I've mentioned it before. It's Scritti Polotti's Provision. I believe i called it "audio gonnorhea." I did call it that. If we were playing the "girl/baby" drinking game we would all have fatal alcohol poisoning before the end of side a. That's not even the bad part. This album actually transcends irony, rockets past cult level ideology at ludicrous speed, and somehow includes a trumpet solo from Miles Davis, who i assume was too high and too broke to care anymore. A sub two million dollar estate when he died unexpectedly after fighting with multiple doctors' recommendations? Miles Davis deserves every accolade a musician could possibly garner, but he lived like buying enough cocaine to never sleep again was a challenge he was ready and willing to accept. Bill Evans famously used the word "corrupted" when talking about labels and fame and pop/rock stardom. Not the point. Let's dive right into it.

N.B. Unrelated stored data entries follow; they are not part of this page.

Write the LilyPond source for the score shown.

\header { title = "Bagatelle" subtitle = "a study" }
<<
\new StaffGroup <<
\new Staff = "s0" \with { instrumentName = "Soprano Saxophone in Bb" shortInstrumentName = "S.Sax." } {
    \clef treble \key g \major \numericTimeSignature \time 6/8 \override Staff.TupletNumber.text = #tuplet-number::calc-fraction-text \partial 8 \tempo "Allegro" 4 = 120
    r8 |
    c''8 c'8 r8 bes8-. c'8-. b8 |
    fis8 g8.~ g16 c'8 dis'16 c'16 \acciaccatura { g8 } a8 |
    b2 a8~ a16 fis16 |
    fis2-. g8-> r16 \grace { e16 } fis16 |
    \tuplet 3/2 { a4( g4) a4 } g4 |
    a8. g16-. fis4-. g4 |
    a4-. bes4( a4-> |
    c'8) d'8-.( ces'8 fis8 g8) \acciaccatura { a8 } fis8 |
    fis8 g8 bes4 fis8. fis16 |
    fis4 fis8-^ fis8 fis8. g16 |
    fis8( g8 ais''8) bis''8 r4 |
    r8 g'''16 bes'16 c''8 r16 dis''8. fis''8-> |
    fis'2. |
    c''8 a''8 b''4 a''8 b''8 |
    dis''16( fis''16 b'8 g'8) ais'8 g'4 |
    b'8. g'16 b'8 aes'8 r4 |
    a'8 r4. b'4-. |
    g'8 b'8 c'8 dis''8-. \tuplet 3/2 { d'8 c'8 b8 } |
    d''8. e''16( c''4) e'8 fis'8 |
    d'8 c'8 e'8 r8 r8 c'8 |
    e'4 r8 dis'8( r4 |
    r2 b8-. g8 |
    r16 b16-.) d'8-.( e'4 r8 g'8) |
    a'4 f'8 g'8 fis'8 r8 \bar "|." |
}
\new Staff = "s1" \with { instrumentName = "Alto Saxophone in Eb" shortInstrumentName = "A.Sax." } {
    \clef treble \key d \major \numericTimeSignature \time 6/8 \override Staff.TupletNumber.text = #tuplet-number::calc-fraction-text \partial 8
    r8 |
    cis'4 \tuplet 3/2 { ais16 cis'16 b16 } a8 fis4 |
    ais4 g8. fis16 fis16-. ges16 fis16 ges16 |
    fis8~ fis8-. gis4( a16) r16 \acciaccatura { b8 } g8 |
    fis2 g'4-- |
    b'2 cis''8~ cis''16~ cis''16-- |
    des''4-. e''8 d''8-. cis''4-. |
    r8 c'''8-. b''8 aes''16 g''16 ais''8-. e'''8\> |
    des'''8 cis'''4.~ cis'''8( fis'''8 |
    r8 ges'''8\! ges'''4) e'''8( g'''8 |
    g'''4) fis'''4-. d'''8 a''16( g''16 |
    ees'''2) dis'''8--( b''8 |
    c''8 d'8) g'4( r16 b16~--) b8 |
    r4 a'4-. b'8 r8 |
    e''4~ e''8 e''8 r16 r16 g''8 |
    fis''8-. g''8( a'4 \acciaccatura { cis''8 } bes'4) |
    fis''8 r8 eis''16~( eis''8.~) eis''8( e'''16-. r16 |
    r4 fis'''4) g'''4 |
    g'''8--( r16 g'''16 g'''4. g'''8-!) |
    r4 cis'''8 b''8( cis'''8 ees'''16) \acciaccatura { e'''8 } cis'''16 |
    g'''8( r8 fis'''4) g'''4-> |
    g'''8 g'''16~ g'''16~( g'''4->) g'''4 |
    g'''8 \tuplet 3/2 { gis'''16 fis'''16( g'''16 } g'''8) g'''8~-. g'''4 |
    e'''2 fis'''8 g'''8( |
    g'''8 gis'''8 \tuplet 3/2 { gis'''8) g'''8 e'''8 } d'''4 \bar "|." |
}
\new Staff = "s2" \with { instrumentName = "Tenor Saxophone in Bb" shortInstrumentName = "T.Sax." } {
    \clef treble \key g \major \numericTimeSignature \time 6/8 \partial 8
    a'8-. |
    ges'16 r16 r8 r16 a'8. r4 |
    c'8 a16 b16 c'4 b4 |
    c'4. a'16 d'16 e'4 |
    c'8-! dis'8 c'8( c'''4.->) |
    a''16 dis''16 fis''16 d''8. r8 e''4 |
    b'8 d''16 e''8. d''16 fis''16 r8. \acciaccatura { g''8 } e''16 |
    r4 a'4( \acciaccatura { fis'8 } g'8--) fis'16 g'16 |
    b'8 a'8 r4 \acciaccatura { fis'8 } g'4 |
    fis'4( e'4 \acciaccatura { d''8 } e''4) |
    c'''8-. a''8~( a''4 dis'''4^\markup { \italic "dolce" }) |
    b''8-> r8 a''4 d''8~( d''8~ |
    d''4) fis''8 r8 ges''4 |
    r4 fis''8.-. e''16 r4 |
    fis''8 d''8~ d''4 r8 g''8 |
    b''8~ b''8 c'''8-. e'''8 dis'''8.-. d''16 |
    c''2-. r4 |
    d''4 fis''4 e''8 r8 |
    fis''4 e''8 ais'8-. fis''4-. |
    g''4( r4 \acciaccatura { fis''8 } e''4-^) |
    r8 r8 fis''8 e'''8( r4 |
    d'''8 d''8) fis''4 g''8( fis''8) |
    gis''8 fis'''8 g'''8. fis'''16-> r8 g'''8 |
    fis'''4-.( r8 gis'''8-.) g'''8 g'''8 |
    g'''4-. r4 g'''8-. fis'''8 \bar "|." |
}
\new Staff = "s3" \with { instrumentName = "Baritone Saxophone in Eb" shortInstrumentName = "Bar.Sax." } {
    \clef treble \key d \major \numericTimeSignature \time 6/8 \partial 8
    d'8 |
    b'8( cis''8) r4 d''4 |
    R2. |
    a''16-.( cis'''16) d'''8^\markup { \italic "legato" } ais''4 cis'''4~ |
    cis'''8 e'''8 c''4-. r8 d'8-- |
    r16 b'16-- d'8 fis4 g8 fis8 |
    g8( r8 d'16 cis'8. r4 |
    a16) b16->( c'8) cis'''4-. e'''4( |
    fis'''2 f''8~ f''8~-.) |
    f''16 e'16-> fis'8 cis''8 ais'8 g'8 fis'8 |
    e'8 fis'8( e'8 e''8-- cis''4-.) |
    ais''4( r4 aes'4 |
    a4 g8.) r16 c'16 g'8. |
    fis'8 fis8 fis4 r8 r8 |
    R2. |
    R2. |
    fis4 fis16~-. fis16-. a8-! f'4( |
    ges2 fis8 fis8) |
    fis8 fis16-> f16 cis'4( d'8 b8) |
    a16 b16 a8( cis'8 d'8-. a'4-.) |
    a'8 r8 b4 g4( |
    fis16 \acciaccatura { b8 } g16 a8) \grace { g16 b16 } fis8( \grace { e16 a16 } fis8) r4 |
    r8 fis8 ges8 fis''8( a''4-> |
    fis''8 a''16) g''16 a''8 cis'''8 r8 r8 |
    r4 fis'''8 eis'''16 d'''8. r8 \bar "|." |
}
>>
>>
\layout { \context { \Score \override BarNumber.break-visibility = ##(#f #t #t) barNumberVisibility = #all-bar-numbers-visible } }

What the hell does any of this mean? No seriously, this is an actual honest to sincerity communist love song album. Oooh girl, baby baby, i love you, but in the communist way. Love (in Communism), Green Gartside. He started his own communist club in high school. The band name is a rock-bandification of "scritti politici" (political writings in Italian).

The Tupamaros aren't hard core enough? For those of you who don't know, the Tupamaros were a Uraguayan organization that sprang out of the steep decline in value of agricultural exports to Europe in the 60s. The post civil war government of Uruguay had a trade deal with Europe, and it was pretty freakin' awesome from an economic standpoint. Uruguay was a first-world track country through both, count 'em both, world wars. But after Hitler suicided himself, food prices dropped significantly, and the economy of Uruguay went to shit. The Tupamaros started off peaceful and had massive support, but by 1970 they had morphed into a militant guerilla army that directly attacked the government and military, and subsequently got squashed like bugs. Now before you pick a side in that fight, remember that in 1984, yes you read that year right, Uruguay had it's first democratic election and the people of Uraguay decided that the whole thing would best be left to the past. No more dictators, let the communists out of prison, act like adults. Not that i'm scolding you America, but Uruguay figured it out in 19goddamned84, and we're so back-assward we're finally having that same childish fight in 2020? Really?

Scritti Politti didn't always suck, you just can't buy any of their non-sucky records. They were originally a new wave band like everyone else. But, Green had some serious anxiety issues and turned to synthpop in the hopes of hiding in the studio and never having to perform again. This album was what finally broke him. It got to the point where they were programming kick drums in raw time code, he couldn't even form coherent sentences as you can clearly hear, and after it was done he went back to the Welsh countryside for 10 years.

Everyone describes his writing style as essentially wordy and obtuse, but i just hear him as a nonsensical Michael Jackson. He puts the emPHAsis on the wrong syLLAble and constructs awkward half thoughts that sound like they are supposed to convey some underlying clever secondary meaning, but most definitely do not.

Musically speaking, one could argue that this is gobbledigook, and no one would disagree. Bleeps and bloops are the hallmark of good synthpop, but this sounds like everyone thought those bass lines were killer and expected everyone to dance. He wanted to make this, and not in the ironic "taking down capitalism from the inside" way you might imagine. SPK gives it that much needed dead inside/last hope of surviving feeling, but this is (and i apologize for using the term because i do not have a more accurate one) retarded.

You should absolutely go listen to this monstrosity and feel free to tell me i'm wrong. But, and i can't stress this enough, don't pretend that it's intelligent because you and i both know that's a fist squeezing a deflated globe, but it contains the lyric "Hot sugar returns to toy town" in a song subtitled Lovesick.